- _Available data_:
★ ★ ★ ★ ★ ★ ★
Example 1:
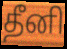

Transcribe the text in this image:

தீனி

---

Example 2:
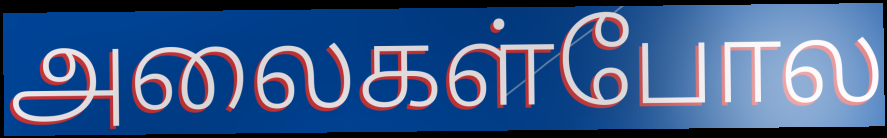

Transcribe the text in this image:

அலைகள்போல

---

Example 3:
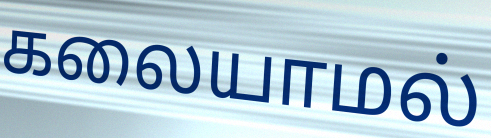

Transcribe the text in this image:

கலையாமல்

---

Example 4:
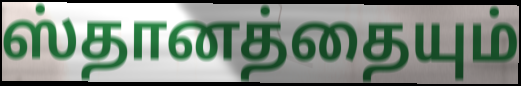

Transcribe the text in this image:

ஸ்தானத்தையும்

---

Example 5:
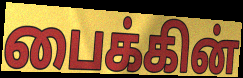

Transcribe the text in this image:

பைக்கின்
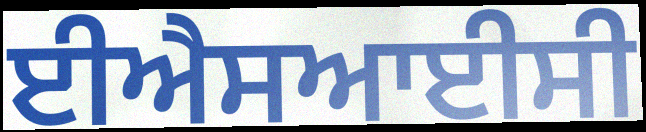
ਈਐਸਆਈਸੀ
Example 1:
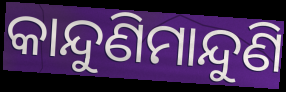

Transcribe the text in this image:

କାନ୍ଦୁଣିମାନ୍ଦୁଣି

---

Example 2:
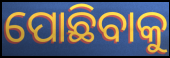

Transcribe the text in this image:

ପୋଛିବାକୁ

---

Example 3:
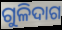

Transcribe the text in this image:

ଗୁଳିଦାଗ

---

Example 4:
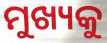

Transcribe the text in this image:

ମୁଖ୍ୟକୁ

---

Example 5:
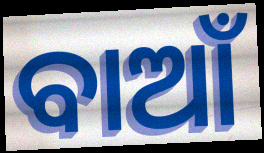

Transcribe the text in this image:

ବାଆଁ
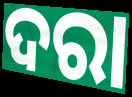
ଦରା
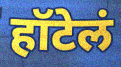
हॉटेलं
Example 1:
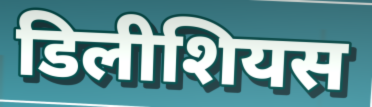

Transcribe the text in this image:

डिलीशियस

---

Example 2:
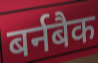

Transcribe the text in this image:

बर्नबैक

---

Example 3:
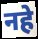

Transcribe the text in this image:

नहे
★ ★ ★ ★ ★ ★ ★
- _Instructions to follow_:
Please repeat every record above exactly, leaving the pictures out.

- _Answer to the exercise_:
Example 1:

Transcribe the text in this image:

தீனி

---

Example 2:

Transcribe the text in this image:

அலைகள்போல

---

Example 3:

Transcribe the text in this image:

கலையாமல்

---

Example 4:

Transcribe the text in this image:

ஸ்தானத்தையும்

---

Example 5:

Transcribe the text in this image:

பைக்கின்
ਈਐਸਆਈਸੀ
Example 1:

Transcribe the text in this image:

କାନ୍ଦୁଣିମାନ୍ଦୁଣି

---

Example 2:

Transcribe the text in this image:

ପୋଛିବାକୁ

---

Example 3:

Transcribe the text in this image:

ଗୁଳିଦାଗ

---

Example 4:

Transcribe the text in this image:

ମୁଖ୍ୟକୁ

---

Example 5:

Transcribe the text in this image:

ବାଆଁ
ଦରା
हॉटेलं
Example 1:

Transcribe the text in this image:

डिलीशियस

---

Example 2:

Transcribe the text in this image:

बर्नबैक

---

Example 3:

Transcribe the text in this image:

नहे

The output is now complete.